RedirectPermanent http://www.example.com/bunch.of/unneeded/crap?opendocument&part=1 http://www.example.com/page.php/welcome
RedirectPermanent http://www.example.com/bunch.of/unneeded/crap?opendocument&part=2 http://www.example.com/page.php/prices
David Zaslavsky
`Redirect` does only work with URL paths and not with the URL query.
Gumbo
+3  A: 

As the parameters in the URL query may have an arbitrary order, you need to use a either one RewriteCond directive for every parameter to check or for every possible permutiation.

Here’s an example with a RewriteCond directive for each parameter:

RewriteCond %{QUERY_STRING} ^([^&]&)*opendocument(&|$)
RewriteCond %{QUERY_STRING} ^([^&]&)*part=1(&|$)
RewriteRule ^bunch\.of/unneeded/crap$ /page.php/welcome? [L,R=301]

RewriteCond %{QUERY_STRING} ^([^&]&)*opendocument(&|$)
RewriteCond %{QUERY_STRING} ^([^&]&)*part=2(&|$)
RewriteRule ^bunch\.of/unneeded/crap$ /page.php/prices? [L,R=301]

But as you can see, this may get a mess.

So a better approach might be to use a RewriteMap.

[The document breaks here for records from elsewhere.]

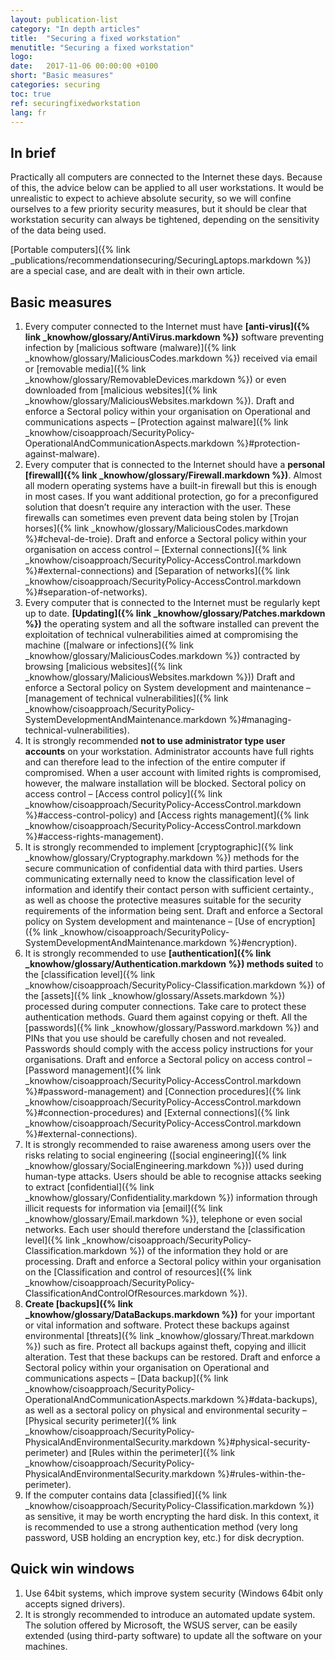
 ```yaml
---
layout: publication-list
category: "In depth articles"
title:  "Securing a fixed workstation"
menutitle: "Securing a fixed workstation"
logo:
date:   2017-11-06 00:00:00 +0100
short: "Basic measures"
categories: securing
toc: true
ref: securingfixedworkstation
lang: fr
---
```

## In brief

Practically all computers are connected to the Internet these days. Because of this, the advice below can be applied to all user workstations. It would be unrealistic to expect to achieve absolute security, so we will confine ourselves to a few priority security measures, but it should be clear that workstation security can always be tightened, depending on the sensitivity of the data being used.

[Portable computers]({% link _publications/recommendationsecuring/SecuringLaptops.markdown %}) are a special case, and are dealt with in their own article.

## Basic measures

1. Every computer connected to the Internet must have **[anti-virus]({% link _knowhow/glossary/AntiVirus.markdown %})** software preventing infection by [malicious software (malware)]({% link _knowhow/glossary/MaliciousCodes.markdown %}) received via email or [removable media]({% link _knowhow/glossary/RemovableDevices.markdown %}) or even downloaded from [malicious websites]({% link _knowhow/glossary/MaliciousWebsites.markdown %}). Draft and enforce a Sectoral policy within your organisation on Operational and communications aspects – [Protection against malware]({% link _knowhow/cisoapproach/SecurityPolicy-OperationalAndCommunicationAspects.markdown %}#protection-against-malware).
2. Every computer that is connected to the Internet should have a **personal [firewall]({% link _knowhow/glossary/Firewall.markdown %})**. Almost all modern operating systems have a built-in firewall but this is enough in most cases. If you want additional protection, go for a preconfigured solution that doesn’t require any interaction with the user. These firewalls can sometimes even prevent data being stolen by [Trojan horses]({% link _knowhow/glossary/MaliciousCodes.markdown %}#cheval-de-troie). Draft and enforce a Sectoral policy within your organisation on access control – [External connections]({% link _knowhow/cisoapproach/SecurityPolicy-AccessControl.markdown %}#external-connections) and [Separation of networks]({% link _knowhow/cisoapproach/SecurityPolicy-AccessControl.markdown %}#separation-of-networks).
3. Every computer that is connected to the Internet must be regularly kept up to date. **[Updating]({% link _knowhow/glossary/Patches.markdown %})** the operating system and all the software installed can  prevent the exploitation of technical vulnerabilities aimed at compromising the machine ([malware or infections]({% link _knowhow/glossary/MaliciousCodes.markdown %}) contracted by browsing [malicious websites]({% link _knowhow/glossary/MaliciousWebsites.markdown %})) Draft and enforce a Sectoral policy on System development and maintenance – [management of technical vulnerabilities]({% link _knowhow/cisoapproach/SecurityPolicy-SystemDevelopmentAndMaintenance.markdown %}#managing-technical-vulnerabilities).
4. It is strongly recommended **not to use administrator type user accounts** on your workstation. Administrator accounts have full rights and can therefore lead to the infection of the entire computer if compromised. When a user account with limited rights is compromised, however, the malware installation will be blocked. Sectoral policy on access control – [Access control policy]({% link _knowhow/cisoapproach/SecurityPolicy-AccessControl.markdown %}#access-control-policy) and [Access rights management]({% link _knowhow/cisoapproach/SecurityPolicy-AccessControl.markdown %}#access-rights-management).
5. It is strongly recommended to implement [cryptographic]({% link _knowhow/glossary/Cryptography.markdown %}) methods for the secure communication of confidential data with third parties. Users communicating externally need to know the classification level of information and identify their contact person with sufficient certainty., as well as choose the protective measures suitable for the security requirements of the information being sent. Draft and enforce a Sectoral policy on System development and maintenance – [Use of encryption]({% link _knowhow/cisoapproach/SecurityPolicy-SystemDevelopmentAndMaintenance.markdown %}#encryption).
6. It is strongly recommended to use **[authentication]({% link _knowhow/glossary/Authentication.markdown %}) methods suited** to the [classification level]({% link _knowhow/cisoapproach/SecurityPolicy-Classification.markdown %}) of the [assets]({% link _knowhow/glossary/Assets.markdown %}) processed during computer connections. Take care to protect these authentication methods. Guard them against copying or theft. All the [passwords]({% link _knowhow/glossary/Password.markdown %}) and PINs that you use should be carefully chosen and not revealed. Passwords should comply with the access policy instructions for your organisations. Draft and enforce a Sectoral policy on access control – [Password management]({% link _knowhow/cisoapproach/SecurityPolicy-AccessControl.markdown %}#password-management) and [Connection procedures]({% link _knowhow/cisoapproach/SecurityPolicy-AccessControl.markdown %}#connection-procedures) and [External connections]({% link _knowhow/cisoapproach/SecurityPolicy-AccessControl.markdown %}#external-connections).
7. It is strongly recommended to raise awareness among users over the risks relating to social engineering ([social engineering]({% link _knowhow/glossary/SocialEngineering.markdown %})) used during human-type attacks. Users should be able to recognise attacks seeking to extract [confidential]({% link _knowhow/glossary/Confidentiality.markdown %}) information through illicit requests for information via [email]({% link _knowhow/glossary/Email.markdown %}), telephone or even social networks. Each user should therefore understand the [classification level]({% link _knowhow/cisoapproach/SecurityPolicy-Classification.markdown %}) of the information they hold or are processing. Draft and enforce a Sectoral policy within your organisation on the [Classification and control of resources]({% link _knowhow/cisoapproach/SecurityPolicy-ClassificationAndControlOfResources.markdown %}).
8. **Create [backups]({% link _knowhow/glossary/DataBackups.markdown %})** for your important or vital information and software. Protect these backups against environmental [threats]({% link _knowhow/glossary/Threat.markdown %}) such as fire. Protect all backups against theft, copying and illicit alteration. Test that these backups can be restored. Draft and enforce a Sectoral policy within your organisation on Operational and communications aspects – [Data backup]({% link _knowhow/cisoapproach/SecurityPolicy-OperationalAndCommunicationAspects.markdown %}#data-backups), as well as a sectoral policy on physical and environmental security – [Physical security perimeter]({% link _knowhow/cisoapproach/SecurityPolicy-PhysicalAndEnvironmentalSecurity.markdown %}#physical-security-perimeter) and [Rules within the perimeter]({% link _knowhow/cisoapproach/SecurityPolicy-PhysicalAndEnvironmentalSecurity.markdown %}#rules-within-the-perimeter).
9. If the computer contains data [classified]({% link _knowhow/cisoapproach/SecurityPolicy-Classification.markdown %}) as sensitive, it may be worth encrypting the hard disk. In this context, it is recommended to use a strong authentication method (very long password, USB holding an encryption key, etc.) for disk decryption.

## Quick win windows

1. Use 64bit systems, which improve system security (Windows 64bit only accepts signed drivers).
2. It is strongly recommended to introduce an automated update system. The solution offered by Microsoft, the WSUS server, can be easily extended (using third-party software) to update all the software on your machines.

The easiest would be a plain text file with key and value pairs:

1 welcome
2 prices

To define your map, write the following directive in your server or virual host configuration (this directive is not allowed in per-directory context):

RewriteMap examplemap txt:/path/to/file/map.txt

Then you would just need one rule:

RewriteCond %{QUERY_STRING} ^([^&]&)*opendocument(&|$)
RewriteCond %{QUERY_STRING} ^([^&]&)*part=([0-9]+)(&|$)
RewriteRule ^bunch\.of/unneeded/crap$ /page.php/%{examplemap:%2}? [L,R=301]
Gumbo
Yikes, that's quite a faff init!? You've explained it very well though, thanks :)
That isn’t even everything I could tell you. You could also use a PHP script to solve this problem. And id might even be better as PHP is a mightier language than mod_rewrite. But you’ve asked for a mod_rewrite solution.
Gumbo
A: 

Could you help me with the following:

I want to redirect a page that I had about banks (http://www.domain.com/index.php?option=com_content&task=view&id=70&Itemid=82) that no longer exists to the http://www.domain.com/business/banks/ address using a 301 php redirect.

I'm familiar with a oldpage.html to a newpage.html, but ?option....

Thanks in advance!!!

Jack Ross
A: 

@Jack Ross

RewriteCond %{QUERY_STRING} option=com_content&task=view&id=70&Itemid=82
RewriteRule ^index.php http://www.domain.com/business/banks/? [R=301,L]

The ? will prevent the url the user is sent to from having the same query string as the origin page.